You’ve probably read in several articles that understanding writer’s guidelines is crucial to building a career as a freelance writer. Editors of magazines and newspapers are deluged with submissions every day and receive enough so that they don’t need to even look at those manuscripts that don’t follow their writer’s guidelines to a “T”. Of course, those guidelines can often be confusing and nearly incomprehensible to an amateur, and the trends of writer’s guidelines seem to change on a monthly basis.
To help you in understanding writer’s guidelines, let’s look at a fictitious example:
NOT A REAL MAGAZINE. Crystal Doe. 456 1st St., Ste. 111, New York, NY 11121. Email: email@example.com. Web: notarealmagazine.com. Needs: Fiction to 5,000 words (prefers 2,500). Sci-Fi, Fantasy, Westerns and Horror. No romance, literary, mainstream or poetry. Wants stories about the metaphysical. Include cover letter, brief bio and SASE (IRC’s for international writers). No e-mail subs. Reading period Jan 1 – Oct 1. Pays $0.04 per word OA. RT: five weeks.
In the above example, I’ve included many of the topics often covered in writer’s guidelines, though many will include far fewer. I’ve also listed some of the least-understood guidelines that can throw amateur writers for a loop. The beginning of the guidelines includes the name of the magazine, the name of the editor (Crystal Doe), the address of the magazine’s offices and the e-mail and Web address. That part is fairly straight-forward, but it gets more complicated from there.

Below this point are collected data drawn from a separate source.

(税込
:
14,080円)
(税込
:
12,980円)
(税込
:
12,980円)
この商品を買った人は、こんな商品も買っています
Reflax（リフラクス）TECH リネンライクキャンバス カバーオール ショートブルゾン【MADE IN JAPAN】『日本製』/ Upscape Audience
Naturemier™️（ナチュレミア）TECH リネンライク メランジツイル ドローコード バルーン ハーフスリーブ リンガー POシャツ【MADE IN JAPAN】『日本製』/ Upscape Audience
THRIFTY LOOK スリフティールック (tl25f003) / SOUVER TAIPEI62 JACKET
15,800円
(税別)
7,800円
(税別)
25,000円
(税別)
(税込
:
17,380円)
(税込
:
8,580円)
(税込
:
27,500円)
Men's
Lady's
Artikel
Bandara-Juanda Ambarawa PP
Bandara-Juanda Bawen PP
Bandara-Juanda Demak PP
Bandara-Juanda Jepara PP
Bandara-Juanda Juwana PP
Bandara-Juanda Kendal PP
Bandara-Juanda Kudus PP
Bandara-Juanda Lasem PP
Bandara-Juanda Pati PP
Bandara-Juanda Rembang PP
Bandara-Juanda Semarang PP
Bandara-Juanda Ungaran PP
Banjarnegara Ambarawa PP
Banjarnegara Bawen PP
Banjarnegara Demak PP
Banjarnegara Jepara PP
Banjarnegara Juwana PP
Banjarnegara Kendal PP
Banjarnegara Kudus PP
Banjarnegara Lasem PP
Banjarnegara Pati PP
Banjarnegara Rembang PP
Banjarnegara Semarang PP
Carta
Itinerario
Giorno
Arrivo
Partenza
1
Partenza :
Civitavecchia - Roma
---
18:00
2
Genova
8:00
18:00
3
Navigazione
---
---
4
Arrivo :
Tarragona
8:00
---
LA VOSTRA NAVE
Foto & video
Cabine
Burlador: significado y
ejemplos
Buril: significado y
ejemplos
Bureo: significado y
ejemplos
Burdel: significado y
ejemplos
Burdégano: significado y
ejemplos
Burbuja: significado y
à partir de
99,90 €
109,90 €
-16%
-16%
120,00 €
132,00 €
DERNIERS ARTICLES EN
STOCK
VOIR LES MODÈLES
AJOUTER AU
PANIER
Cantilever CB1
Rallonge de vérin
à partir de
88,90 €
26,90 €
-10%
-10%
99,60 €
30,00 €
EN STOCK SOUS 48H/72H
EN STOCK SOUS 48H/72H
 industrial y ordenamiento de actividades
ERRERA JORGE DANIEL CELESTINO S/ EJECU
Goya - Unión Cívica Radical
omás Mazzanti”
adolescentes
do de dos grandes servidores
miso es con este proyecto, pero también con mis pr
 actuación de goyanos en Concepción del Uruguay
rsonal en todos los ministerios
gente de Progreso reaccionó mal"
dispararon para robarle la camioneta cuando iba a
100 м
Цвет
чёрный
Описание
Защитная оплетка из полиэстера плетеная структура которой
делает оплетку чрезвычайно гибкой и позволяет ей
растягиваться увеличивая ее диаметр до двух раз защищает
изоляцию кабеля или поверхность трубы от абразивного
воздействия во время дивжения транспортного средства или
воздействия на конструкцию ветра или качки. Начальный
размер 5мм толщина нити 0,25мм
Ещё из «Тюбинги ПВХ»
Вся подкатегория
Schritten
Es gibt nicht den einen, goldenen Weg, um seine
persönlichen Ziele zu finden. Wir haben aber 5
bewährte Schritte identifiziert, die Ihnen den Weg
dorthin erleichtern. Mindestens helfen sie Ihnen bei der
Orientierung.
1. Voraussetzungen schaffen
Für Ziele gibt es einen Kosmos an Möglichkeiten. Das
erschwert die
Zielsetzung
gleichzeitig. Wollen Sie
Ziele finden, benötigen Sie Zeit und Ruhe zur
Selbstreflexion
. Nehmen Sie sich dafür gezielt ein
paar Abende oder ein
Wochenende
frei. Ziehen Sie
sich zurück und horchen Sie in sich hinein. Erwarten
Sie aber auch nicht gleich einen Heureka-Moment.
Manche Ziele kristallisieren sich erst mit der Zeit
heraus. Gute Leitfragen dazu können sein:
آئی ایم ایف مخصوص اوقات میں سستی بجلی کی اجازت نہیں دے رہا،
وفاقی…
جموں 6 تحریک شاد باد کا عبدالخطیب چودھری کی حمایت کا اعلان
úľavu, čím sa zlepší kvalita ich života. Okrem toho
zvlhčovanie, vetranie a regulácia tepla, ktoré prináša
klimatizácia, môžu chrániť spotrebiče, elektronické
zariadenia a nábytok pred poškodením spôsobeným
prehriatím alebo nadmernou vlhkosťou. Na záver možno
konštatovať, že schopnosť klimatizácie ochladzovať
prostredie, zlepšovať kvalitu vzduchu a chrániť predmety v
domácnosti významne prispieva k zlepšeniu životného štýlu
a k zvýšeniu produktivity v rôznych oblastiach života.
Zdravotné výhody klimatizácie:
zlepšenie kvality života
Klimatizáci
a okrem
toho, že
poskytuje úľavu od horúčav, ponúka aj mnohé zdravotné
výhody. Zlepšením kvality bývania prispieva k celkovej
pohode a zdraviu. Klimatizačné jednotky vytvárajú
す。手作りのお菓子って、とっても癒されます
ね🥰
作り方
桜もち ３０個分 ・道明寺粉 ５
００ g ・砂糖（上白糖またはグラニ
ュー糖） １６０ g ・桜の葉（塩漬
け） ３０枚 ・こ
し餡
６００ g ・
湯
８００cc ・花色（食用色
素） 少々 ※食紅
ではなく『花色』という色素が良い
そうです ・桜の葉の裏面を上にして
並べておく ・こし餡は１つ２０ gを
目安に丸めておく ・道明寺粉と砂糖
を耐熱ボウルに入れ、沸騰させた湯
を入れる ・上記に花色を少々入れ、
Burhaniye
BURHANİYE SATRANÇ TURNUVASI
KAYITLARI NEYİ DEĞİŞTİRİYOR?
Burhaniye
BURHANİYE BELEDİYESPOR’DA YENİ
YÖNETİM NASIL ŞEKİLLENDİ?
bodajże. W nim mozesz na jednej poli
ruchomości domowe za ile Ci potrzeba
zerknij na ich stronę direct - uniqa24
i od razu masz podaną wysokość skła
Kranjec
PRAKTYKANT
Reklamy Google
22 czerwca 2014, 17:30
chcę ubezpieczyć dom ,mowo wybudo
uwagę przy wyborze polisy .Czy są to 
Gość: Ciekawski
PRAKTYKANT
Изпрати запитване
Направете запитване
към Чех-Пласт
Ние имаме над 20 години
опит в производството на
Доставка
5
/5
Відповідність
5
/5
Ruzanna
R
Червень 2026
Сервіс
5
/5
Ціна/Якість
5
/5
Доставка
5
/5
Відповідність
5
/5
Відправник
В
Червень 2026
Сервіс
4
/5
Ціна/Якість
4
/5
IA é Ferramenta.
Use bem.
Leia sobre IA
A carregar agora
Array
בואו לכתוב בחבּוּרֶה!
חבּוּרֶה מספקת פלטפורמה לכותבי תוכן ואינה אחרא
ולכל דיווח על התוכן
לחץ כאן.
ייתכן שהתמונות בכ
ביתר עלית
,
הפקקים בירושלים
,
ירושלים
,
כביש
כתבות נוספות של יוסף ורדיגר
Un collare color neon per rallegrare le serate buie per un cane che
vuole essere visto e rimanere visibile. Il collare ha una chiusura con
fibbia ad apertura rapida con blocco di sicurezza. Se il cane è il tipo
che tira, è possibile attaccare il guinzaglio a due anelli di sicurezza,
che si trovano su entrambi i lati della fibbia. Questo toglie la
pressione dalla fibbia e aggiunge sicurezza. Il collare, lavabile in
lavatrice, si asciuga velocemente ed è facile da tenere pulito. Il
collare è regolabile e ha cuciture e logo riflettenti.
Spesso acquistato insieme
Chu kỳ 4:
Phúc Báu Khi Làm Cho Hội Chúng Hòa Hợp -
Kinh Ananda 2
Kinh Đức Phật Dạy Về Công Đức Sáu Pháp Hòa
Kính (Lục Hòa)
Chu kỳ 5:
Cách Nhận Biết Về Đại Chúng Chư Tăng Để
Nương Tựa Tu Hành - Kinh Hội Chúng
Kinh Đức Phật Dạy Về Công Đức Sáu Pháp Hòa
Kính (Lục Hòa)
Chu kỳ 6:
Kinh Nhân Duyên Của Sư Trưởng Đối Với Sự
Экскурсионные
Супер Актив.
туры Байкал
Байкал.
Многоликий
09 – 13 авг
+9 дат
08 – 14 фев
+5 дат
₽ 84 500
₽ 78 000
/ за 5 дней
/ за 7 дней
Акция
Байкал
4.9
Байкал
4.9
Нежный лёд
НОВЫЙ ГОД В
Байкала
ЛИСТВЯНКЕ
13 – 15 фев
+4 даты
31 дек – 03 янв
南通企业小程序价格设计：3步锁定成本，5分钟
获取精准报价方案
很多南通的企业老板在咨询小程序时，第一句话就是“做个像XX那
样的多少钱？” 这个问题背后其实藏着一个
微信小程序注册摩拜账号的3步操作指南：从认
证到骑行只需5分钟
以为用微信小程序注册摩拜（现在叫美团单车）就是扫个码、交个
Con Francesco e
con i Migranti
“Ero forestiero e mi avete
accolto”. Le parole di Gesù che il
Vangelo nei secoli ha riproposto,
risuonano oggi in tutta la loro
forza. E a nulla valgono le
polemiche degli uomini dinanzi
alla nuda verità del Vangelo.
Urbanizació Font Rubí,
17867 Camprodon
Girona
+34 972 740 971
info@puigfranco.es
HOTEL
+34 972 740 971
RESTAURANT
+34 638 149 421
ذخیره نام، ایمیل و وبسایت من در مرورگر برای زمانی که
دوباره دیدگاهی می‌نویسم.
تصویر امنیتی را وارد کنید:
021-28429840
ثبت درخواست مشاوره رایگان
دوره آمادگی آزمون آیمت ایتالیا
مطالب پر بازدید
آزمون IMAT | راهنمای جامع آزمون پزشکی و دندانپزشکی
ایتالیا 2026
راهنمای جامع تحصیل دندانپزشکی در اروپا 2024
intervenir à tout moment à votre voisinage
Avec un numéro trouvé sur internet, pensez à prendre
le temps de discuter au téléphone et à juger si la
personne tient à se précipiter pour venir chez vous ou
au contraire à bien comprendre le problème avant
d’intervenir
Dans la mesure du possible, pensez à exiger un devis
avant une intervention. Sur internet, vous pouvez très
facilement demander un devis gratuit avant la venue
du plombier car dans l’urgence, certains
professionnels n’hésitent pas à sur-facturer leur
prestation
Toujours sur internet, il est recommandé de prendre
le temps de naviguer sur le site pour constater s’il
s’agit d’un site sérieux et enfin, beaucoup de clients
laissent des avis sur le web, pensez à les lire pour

Right off the bat, you know from the writer’s guidelines that the magazine is looking for fiction stories of up to 5,000 words. You also know that they would prefer stories of no more than 2,500 words, which means that shorter stories are more readily accepted. Some magazines will include minimum and maximum word counts, such as 1,000 – 5,000, while others will only give one or the other.
Next the writer’s guidelines lists the genres accepted by the magazine. They are looking only for prose in the sci-fi (science fiction), fantasy, western and horror genres, and they don’t want any poetry. They further explain that stories must include metaphysical components. This is arguably the most important part of the writer’s guidelines because submissions outside these parameters are likely to be returned unread.
The latter part of the writer’s guidelines includes a few abbreviations and acronyms that can be difficult to understand if you’ve never seen them before. They want SASE for domestic submissions and IRC’s for international ones. SASE stands for a self-addressed, stamped envelope and an IRC is an international reply coupon. They also specify that they do no accept e-mail submissions (must be sent by postal mail).
Most magazines accept submissions from freelance writers year-round, while others have reading periods, which are the span of time during which they will read submissions. If you sent a manuscript to Not a Real Magazine in November, it wouldn’t be considered.
Next, the writer’s guidelines tell you that the magazine pays four cents per word OA, which means “on acceptance”. In this case, you would receive payment as soon as the manuscript was approved for publication. If the payment guidelines say OP, then you would know the magazine pays on publication, usually within 30 days. And finally, the writer’s guidelines also say that the RT (return time) is five weeks, which is the length of time before you should expect to hear their answer on your story.
Understanding writer’s guidelines means familiarizing yourself with the lingo as well as the standard practices of magazines and newspapers. If you ever run into trouble or are confused by a specification, you can usually “Google” the term and get your answer.